Subjetividades múltiplas

Os contos de "Gosto de amora", de Mário Medeiros, trazem um olhar atento às complexidades e contradições intrínsecas à experiência negra no Brasil
Mário Medeiros, autor de “Gosto de amora”
03/11/2020

Assinada por Marcelo D’Salete, a capa do livro de contos Gosto de amora, de Mário Medeiros, apresenta o perfil de um menino negro. Já a quarta capa traz o perfil espelhado de um homem negro, com traços semelhantes, suscitando a possibilidade de que estejamos diante da mesma pessoa algumas décadas depois. Lidas desse modo, as imagens oferecem uma interessante introdução para a obra, visto que muitas narrativas tratam do árduo e doloroso processo de amadurecimento imposto a jovens negros na profundamente racista sociedade brasileira. Não obstante, importa perceber que o vulto figurado por D’Salete está sorrindo, e que a cor presente no fundo da capa é um rosa intenso — que remete, por certo, ao título do volume; uma cor que os valores sexistas presentes em nossa sociedade associam mais frequentemente ao gênero feminino. Tudo isso nos permite pensar em uma fuga aos estereótipos; em trajetórias que se desviem das trilhas predeterminadas por uma sociedade profundamente comprometida com a destruição de vidas negras. E tudo isso antecipa, de modo instigante, o teor das narrativas compiladas no volume.

Não é que não haja violência nas narrativas de Mário Medeiros; não é que nelas estejam ausentes o racismo e as diversas opressões que, na sociedade brasileira, incidem sobre corpos negros. Tudo isso se faz presente — de uma forma que poderíamos considerar inevitável, observando-se o registro dos contos, que muitas vezes se aproxima do discurso consagrado pela crônica. Não obstante, o texto de Mário traz as nítidas marcas de um escritor negro que escreve sobre seus (e suas) pares; marcas que denotam um olhar atento às complexidades e contradições intrínsecas à experiência negra no Brasil. Nas duas seções do livro — Histórias de meninos, que reúne oito contos, e Homem em janeiro, composta por sete narrativas —, é notável o cuidado com a figuração de subjetividades múltiplas, que constroem trajetórias particulares. Alguns elementos, decerto, se repetem; notoriamente, a raiva e o ressentimento, o que não causa espanto. Mas há também espaço para a empatia, para o amor e para toda a pluralidade de afetos que faculta às pessoas negras não sucumbirem à desumanização imposta pela opressão racista. Ainda a esse respeito, considerando-se a presença de homens negros como protagonistas nas páginas de Gosto de amora, o tratamento dispensado à afetividade se destaca por investir em dimensões notoriamente negligenciadas no processo histórico de construção das masculinidades negras. No homônimo Gosto de amora, assim como em Sumidouro e Menino a caminho, entre outros contos, a escrita de Medeiros se aprofunda em momentos de partilha e ponderação que oferecem vislumbres de sensibilidades pouco frequentes em narrativas nas quais homens negros ocupam posições de destaque.

Diferentes seções
Mesmo que as marcas autorais de Medeiros permeiem as narrativas compiladas em Gosto de amora, há notáveis diferenças entre os conjuntos de contos reunidos em cada uma das seções do livro. As narrativas de Histórias de meninos apresentam um ritmo mais ágil, recorrendo a dispositivos de representação — sobretudo no que tange aos personagens — que dialogam mais ostensivamente com elementos típicos do imaginário social, embora desafiando estereótipos; já os contos reunidos em Homem em janeiro têm um registro mais denso, investindo mais intensamente num tom reflexivo que sobressai, em particular, nas passagens digressivas.

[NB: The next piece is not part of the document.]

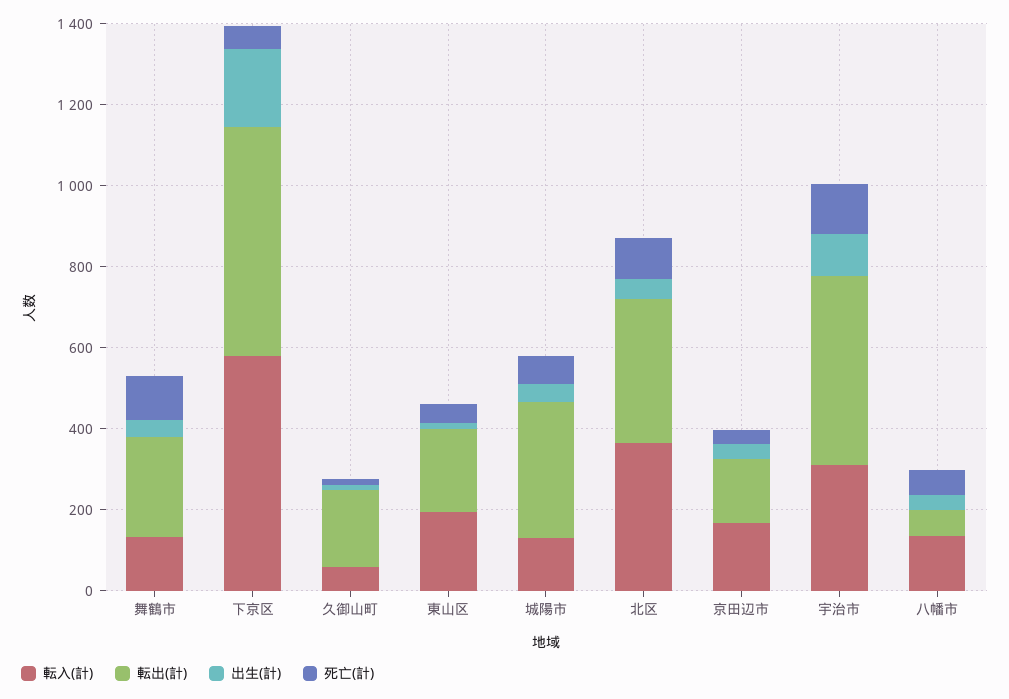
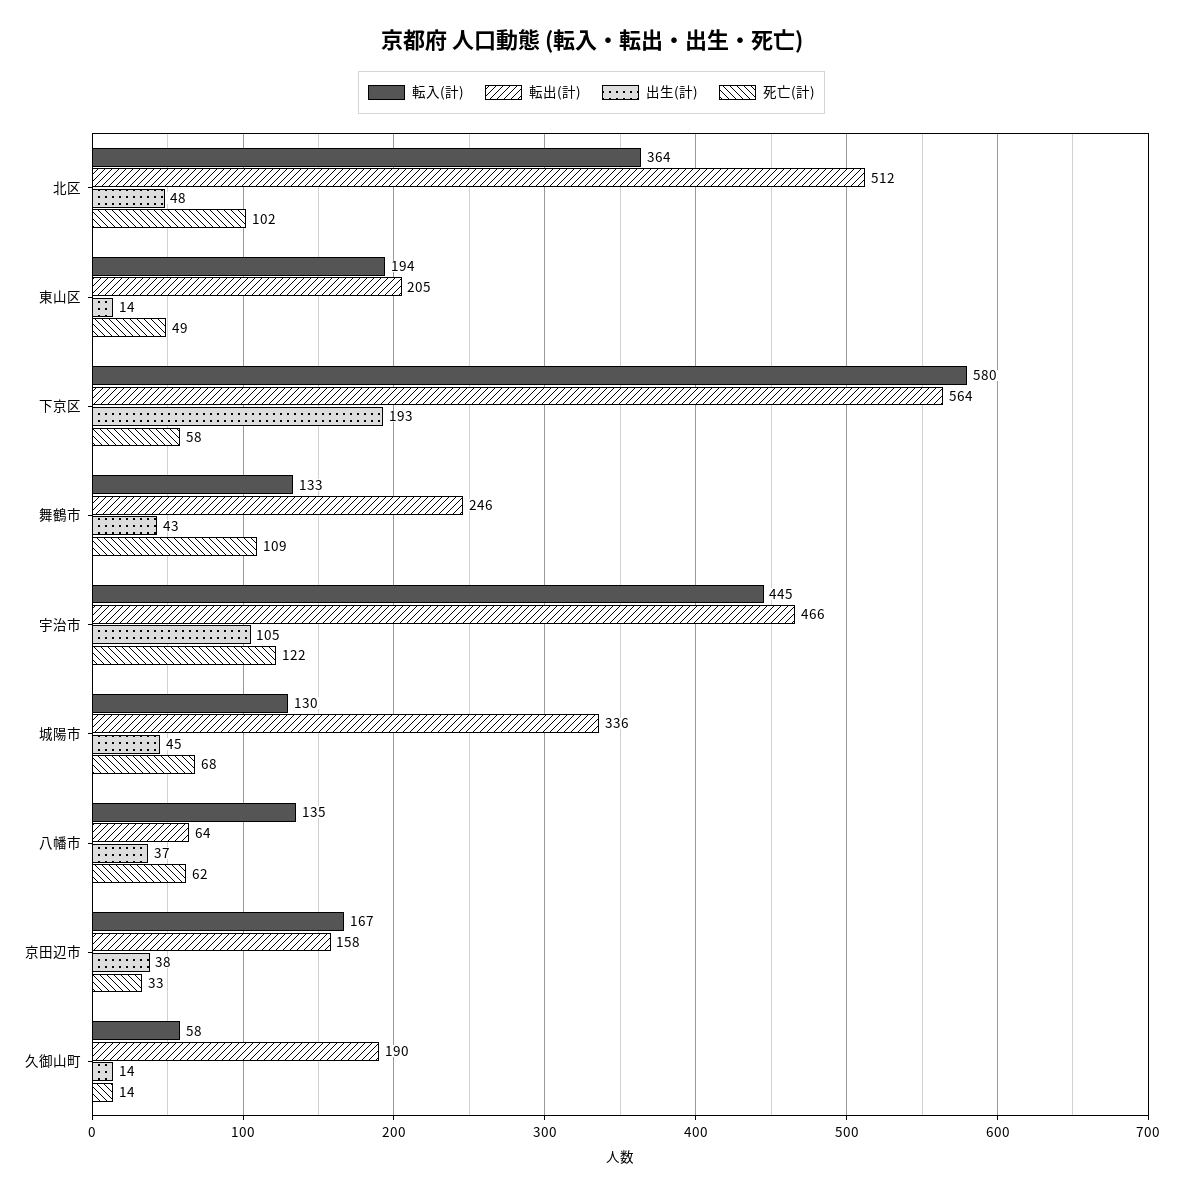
転出(計), 北区: 350 -> 512
転入(計), 宇治市: 300 -> 445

Ainda que se possa lê-las de modo complementar — como registros literários de aspectos próprios de etapas distintas das trajetórias de sujeitos negros —, seria possível questionar se as duas seções do livro não constituem unidades autônomas, cujos elementos característicos ganhariam mais ênfase se publicadas separadamente. Ressalte-se, contudo, que isso em nada compromete a riqueza e o valor literário da obra. Gosto de amora é bem urdido e evidencia um olhar sensível sobre a experiência negra no Brasil contemporâneo.

Gosto de amora
Mário Medeiros
Malê
148 págs.
Mário Medeiros
É doutor em Sociologia pela Unicamp. Publicou em 2013 A descoberta do insólito: literatura negra e periférica no Brasil (1960-2000) e, em 2017, foi finalista do prêmio Sesc de Literatura na categoria contos.
Henrique Marques Samyn

É professor de literatura e escritor. Autor de Uma temporada no inferno e Levante.